Ireland may need "new faces in Government", an analyst with debt ratings agency Standard & Poors said this morning.
Frank Gill, speaking a day after the agency lowered Ireland’s credit rating, also said Ireland had a “very low” chance of defaulting on its debt during an interview with Newstalk radio this morning.
Mr Gill said a change of Government may be required in an effort to stabilise the debt to gross domestic product ratio.
"It's likely that for there to be a buy in into what are going to be inevitable tax hikes in order to stabilise the debt to GDP ratio, you are going to need new faces in the Government. This is typically the case in the aftermath of an economic crisis," Mr Gill said
The GDP ratio may rise to above 9.5 per cent, according to the Government, more than three times the European Union limit.
Mr Gill's comments were alluded to by several TDs in the Dáil this afternoon during a heat debate on the state of the public finances.
Labour deputy leader Joan Burton said she was astonished by Standard & Poor’s comments about Ireland and its Government.
“I don’t think that’s any business of any foreign rating agency and I was one of the people who has called for such agencies to be reformed,” she told TDs during Leaders’ Questions.
She added: “These guys boosted everything on the way up and they’re negative about everything on the way down.

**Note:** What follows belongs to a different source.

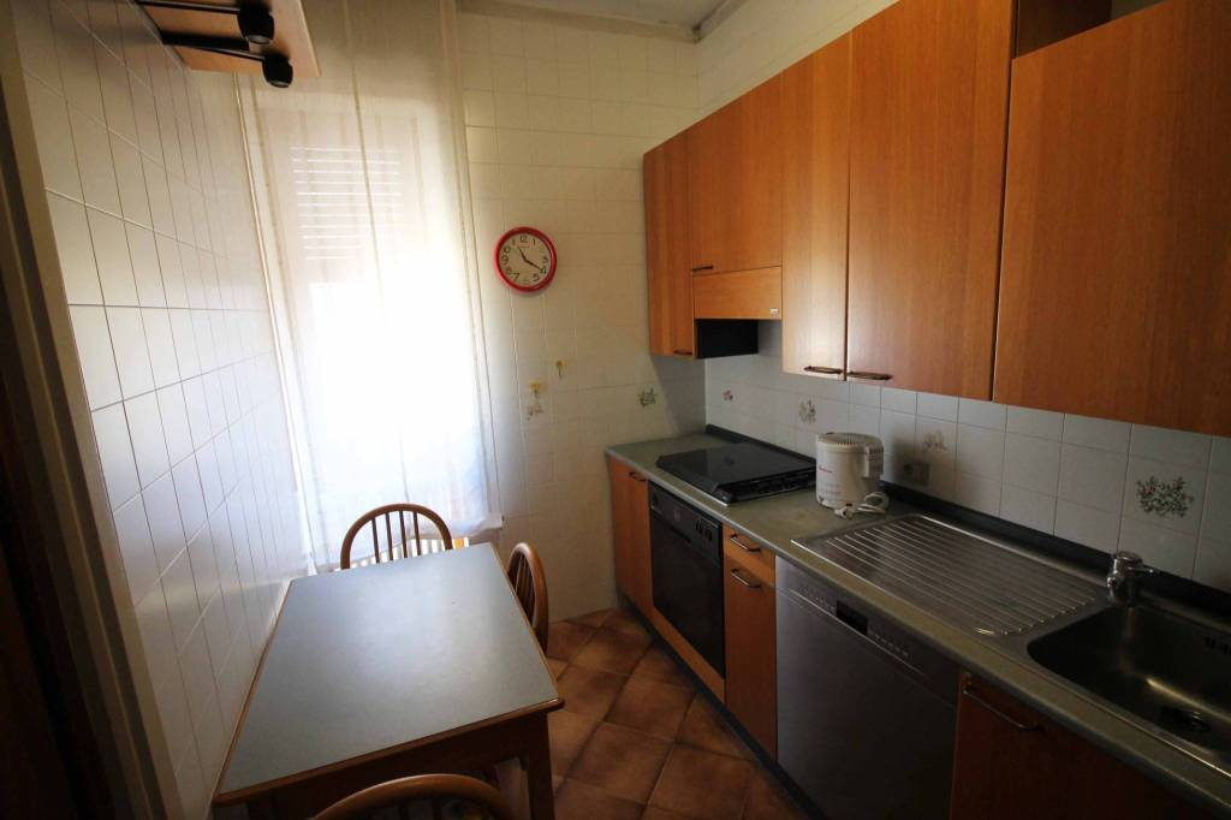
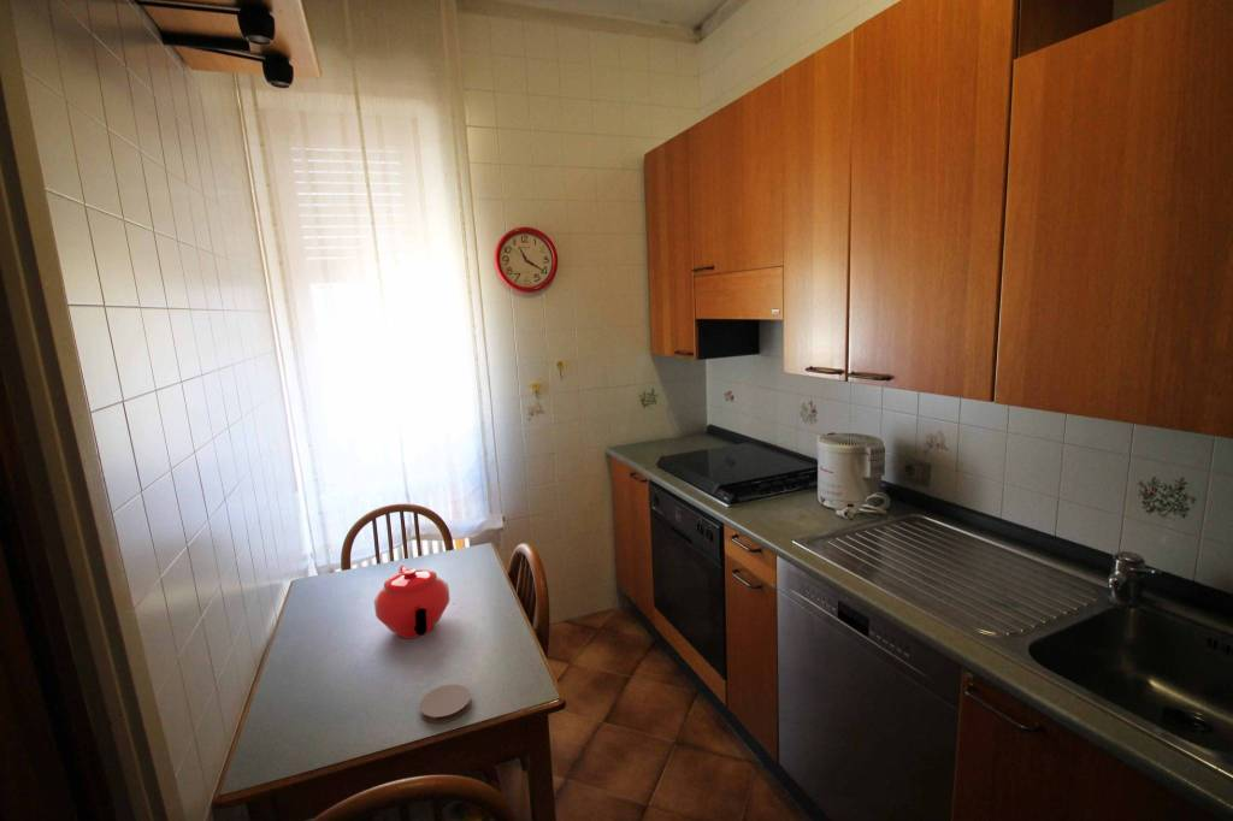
+ coaster [418,684,472,725]
+ teapot [373,565,450,639]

“They have some things about this country wrong. We have better prospects than they acknowledged. We are a country at their mercy.”
Fine Gael leader Enda Kenny asked Taoiseach Brian Cowen if he shared the views of the Standard & Poor analysts “who can change markets overnight”.
“Do you accept that you have failed to deal with the economic crisis?” he asked.
“You have presided over a disastrous banking system, a calamitous loss of competitiveness and you should go.”
But Mr Cowen said: “I have no comment to make on the gentleman from the credit ratings agency. I don’t know what he knows about Irish politics or what the choices are.”
He insisted that the Government has taken action at every opportunity to correct the public finances and maintain competitiveness. He said nobody could give a date for an upturn in the global economy.
Mr Cowen told the Dáil that Exchequer figures for March, due out on Thursday, are down in line with January and February.
Ms Burton estimated that the drop from the AAA to AA rating would cost half a percentage point due to higher borrowing rates.
“The cost for this year could be 500 million euro and it could be double that for the whole of next year,” she said.
Ireland has lost its prized “AAA” credit rating from Standard & Poor’s, which yesterday downgraded its outlook for the Irish economy, blaming the deterioration in public finances.
In a move that will make the cost of Government borrowing more expensive and put further pressure on the economy, Standard & Poor’s lowered Ireland’s rating from AAA, the top rating possible, to AA+.
The downgrade was a “wake up call,” said Jim Power, chief economist at Friends First. “We shouldn’t shoot the messenger but take the message”.
The credit ratings agency said the new rating was on a “negative” outlook, indicating that the State’s faltering tax revenues may result in further downgrades.
Analysts at Standard & Poor’s said the worsening public finances would “require a number of years of sustained effort to repair” and that they believed that additional public support would be necessary to prop up the Irish banking system, beyond the €7 billion that has already been committed.
Fine Gael deputy leader and the party’s finance spokesman Richard Bruton said this morning “people now believe that those who led us into this problem do not have the confidence of the public to lead us out”.
“A number of top banking personnel have already been replaced. Now we have evidence that international rating agencies feel the same way about the Government,” he added. “What is needed now is a new government with a new mandate to take the country in a new direction. This would send a clear signal to the international markets that Ireland is under new management.”